*Conjunto de tarefas*.
1. Responda com base na crônica de fim de ano:
(a) O que se constata de recorrente no balanço do ano?
(b) O que se imaginava que a aposentadoria traria?
(c) Na dúvida sobre a quem pedir, a quem a oração é dirigida?
2. Prossiga a crônica de fim de ano a partir do ponto em que o texto para.

*Texto do exercício*.
----------------------------------------

Dezembro: última crônica do ano
É comum fazer-se um balanço dos fatos que ocorreram ao longo do ano que se encerra. Também faço o meu e constato que há uma coisa recorrente: não cumpro o planejado.
Sempre leio menos do que planejara. Imaginava que, ao me aposentar, teria mais tempo para a leitura, porém, ledo engano, o ritmo do dia a dia foi mantido, somente mudei as coisas que fazia.
Socorro
Não consigo fazer um balanço de final de ano, a não ser registrar que ano após ano, aumenta o desencanto em relação à civilização em que vivemos. Me resta gritar socorro. A quem?
Quem sabe a Deus.
Senhor, clamo pelo seu nome porque estou com coração e alma cheios de dor, desencanto e desesperança. São tantas que sequer sei por onde começar.
Uma, duas, três… perdi o número de vezes em que comecei a orar e, por achar que errava ou que não era a oração certa para o que pedia, parava. Parava também por que tinha dúvidas a quem pedir, se para algum santo, santa, ou direto para o Senhor.
Na dúvida me dirijo ao Senhor. Aqui onde vivo, vejo todos os dias a doença, a dor, a tristeza, a desesperança tomando conta de gentes. Dormem pelas ruas, caminham sem rumo, sem saber por onde seguir, por onde começar e onde terminar, se é que um dia terminará.
Onde vivo há um contraste violento. Muitos vagam levando a pesada bagagem do sobreviver, enquanto os causadores destas e tantas outras desgraças passam alegres, satisfeitos, sem sequer olhar para trás.

----------------------------------------

*Material fornecido*.
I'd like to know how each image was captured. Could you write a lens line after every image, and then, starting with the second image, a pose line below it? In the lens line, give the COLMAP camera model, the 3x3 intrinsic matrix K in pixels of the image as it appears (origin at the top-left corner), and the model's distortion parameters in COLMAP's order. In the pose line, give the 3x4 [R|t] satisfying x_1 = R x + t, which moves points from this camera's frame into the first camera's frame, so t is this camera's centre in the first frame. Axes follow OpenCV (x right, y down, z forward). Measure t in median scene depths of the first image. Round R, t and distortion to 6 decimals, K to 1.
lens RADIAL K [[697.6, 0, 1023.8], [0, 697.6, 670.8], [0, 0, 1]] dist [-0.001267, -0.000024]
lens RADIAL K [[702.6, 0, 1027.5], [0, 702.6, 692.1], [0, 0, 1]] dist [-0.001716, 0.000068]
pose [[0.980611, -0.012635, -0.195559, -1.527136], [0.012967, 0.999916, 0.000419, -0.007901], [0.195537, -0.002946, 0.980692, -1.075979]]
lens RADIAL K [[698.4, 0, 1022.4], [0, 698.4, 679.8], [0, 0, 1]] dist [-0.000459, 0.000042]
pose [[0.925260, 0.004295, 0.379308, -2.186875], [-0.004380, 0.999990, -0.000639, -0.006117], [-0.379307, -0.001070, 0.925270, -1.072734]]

----------------------------------------

*Respostas por tarefa*.
1.
(a) Não se cumpre o planejado.
(b) Mais tempo para a leitura.
(c) Ao Senhor.

2.
Senhor, sem sair de casa vejo nos canais de comunicação imagens iguais ou semelhantes, quando não piores: são as vítimas de todas as guerras. Sedentos de paz, justiça, pão e liberdade, estas vítimas não sabem a quem pedir, não sabem para onde ir. São milhares de crianças, mulheres e homens feridos, dilacerados, assassinados.
Estendem as mãos para apanhar a paz e o pão, só recebem o não, bombas, balas, gases tóxicos e a morte.
Senhor, recorro a Ti porque por aqui, com esta civilização, não há salvação. Aqui abundam falsos profetas que, com vozes empostadas e roupas de pregadores, falam em Teu nome a palavra da salvação. Puro engodo, a salvação que pregam, só salva suas próprias contas bancárias.
Senhor, estes falsos profetas não são os únicos usurpadores, há também os que só ouvem o ruído do tilintar das moedas. Dominam o mundo, têm sob controle o dinheiro, a terra, o pão e as armas. Para estes não adianta pedir socorro. São insensíveis, se arvoram ao direito de matar, e o fazem com transmissão ao vivo e a cores. Por terem capital, se consideram os donos do mundo. E como donos decidem quem deve morrer ou viver.
Senhor, chamo a atenção para estes últimos dias e o genocídio que está sendo perpetrado na Faixa de Gaza. É praticado usando vários métodos: através das armas, da violência e através da negação da comida, água e atendimento à saúde.
Senhor, há aqui na terra aqueles que já duvidam de seu poder, sabedoria e até mesmo da sua existência. Estas pessoas se perguntam e perguntam: o Senhor existe e vê tudo isto? Se sim, por que não age para pôr um fim a tanta injustiça? Não se comove com o assassinato de tantas crianças e inocentes? Como é possível tolerar tantos bombardeios sobre residências, hospitais, ambulâncias, escolas? O Senhor abençoa estes atos? O Senhor sabe que esta é mais uma guerra feita em Teu nome?
Resistimos
Quando a árvore dos poemas não dá poemas, / Seus galhos se contorcem todos como mãos de enterrados vivos, / Os galhos desnudos, ressecos, sem o perdão de Deus, essa lenta procissão de almas retirantes…
(…)
Quando a árvore dos poemas não dá poemas, / Qual será o destino das almas?
(Mário Quintana)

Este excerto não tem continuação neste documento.